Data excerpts
▼▼▼

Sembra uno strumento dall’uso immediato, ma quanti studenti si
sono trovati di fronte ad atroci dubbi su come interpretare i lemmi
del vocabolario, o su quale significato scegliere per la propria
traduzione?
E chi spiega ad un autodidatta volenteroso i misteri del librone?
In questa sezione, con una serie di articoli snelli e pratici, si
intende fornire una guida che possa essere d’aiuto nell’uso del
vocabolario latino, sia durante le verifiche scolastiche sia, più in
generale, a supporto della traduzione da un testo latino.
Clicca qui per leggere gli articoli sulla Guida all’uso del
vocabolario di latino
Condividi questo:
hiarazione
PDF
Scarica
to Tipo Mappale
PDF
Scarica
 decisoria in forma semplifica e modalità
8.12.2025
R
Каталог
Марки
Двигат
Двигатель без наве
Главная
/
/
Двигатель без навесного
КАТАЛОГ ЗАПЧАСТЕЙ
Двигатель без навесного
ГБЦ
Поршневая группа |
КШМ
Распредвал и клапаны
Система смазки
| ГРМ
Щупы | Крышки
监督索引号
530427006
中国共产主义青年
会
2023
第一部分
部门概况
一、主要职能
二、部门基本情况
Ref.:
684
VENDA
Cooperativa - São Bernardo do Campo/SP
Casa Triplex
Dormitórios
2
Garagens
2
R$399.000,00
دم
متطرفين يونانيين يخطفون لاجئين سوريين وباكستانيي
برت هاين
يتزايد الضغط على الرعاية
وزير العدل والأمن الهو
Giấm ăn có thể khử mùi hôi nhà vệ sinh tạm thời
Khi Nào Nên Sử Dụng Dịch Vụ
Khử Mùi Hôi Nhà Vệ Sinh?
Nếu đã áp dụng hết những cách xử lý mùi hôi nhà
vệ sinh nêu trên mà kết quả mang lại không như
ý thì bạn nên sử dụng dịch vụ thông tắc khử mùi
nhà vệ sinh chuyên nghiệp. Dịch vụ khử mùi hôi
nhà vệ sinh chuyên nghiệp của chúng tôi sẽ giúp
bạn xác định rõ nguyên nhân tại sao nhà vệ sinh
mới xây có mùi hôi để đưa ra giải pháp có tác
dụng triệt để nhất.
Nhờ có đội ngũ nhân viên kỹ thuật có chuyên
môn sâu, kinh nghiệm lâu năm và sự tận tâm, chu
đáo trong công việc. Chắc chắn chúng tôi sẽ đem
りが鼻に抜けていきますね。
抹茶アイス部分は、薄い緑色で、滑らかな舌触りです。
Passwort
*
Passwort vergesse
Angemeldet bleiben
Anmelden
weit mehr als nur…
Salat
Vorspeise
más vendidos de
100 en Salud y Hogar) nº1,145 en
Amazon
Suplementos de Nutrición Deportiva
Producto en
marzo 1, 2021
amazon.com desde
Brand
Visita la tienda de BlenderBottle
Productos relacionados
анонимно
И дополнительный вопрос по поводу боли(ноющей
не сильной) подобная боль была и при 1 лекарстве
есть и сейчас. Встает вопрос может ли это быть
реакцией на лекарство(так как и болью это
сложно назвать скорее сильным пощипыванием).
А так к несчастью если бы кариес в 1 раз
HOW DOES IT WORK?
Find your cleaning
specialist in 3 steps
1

▲▲▲

▸ EXERCISE GOAL
Stop after the line containing "vocabolario latino, sia": print exactly the lines from the start of the entries above up to it, that line included.

▸ WRITTEN ANSWER
Sembra uno strumento dall’uso immediato, ma quanti studenti si
sono trovati di fronte ad atroci dubbi su come interpretare i lemmi
del vocabolario, o su quale significato scegliere per la propria
traduzione?
E chi spiega ad un autodidatta volenteroso i misteri del librone?
In questa sezione, con una serie di articoli snelli e pratici, si
intende fornire una guida che possa essere d’aiuto nell’uso del
vocabolario latino, sia durante le verifiche scolastiche sia, più in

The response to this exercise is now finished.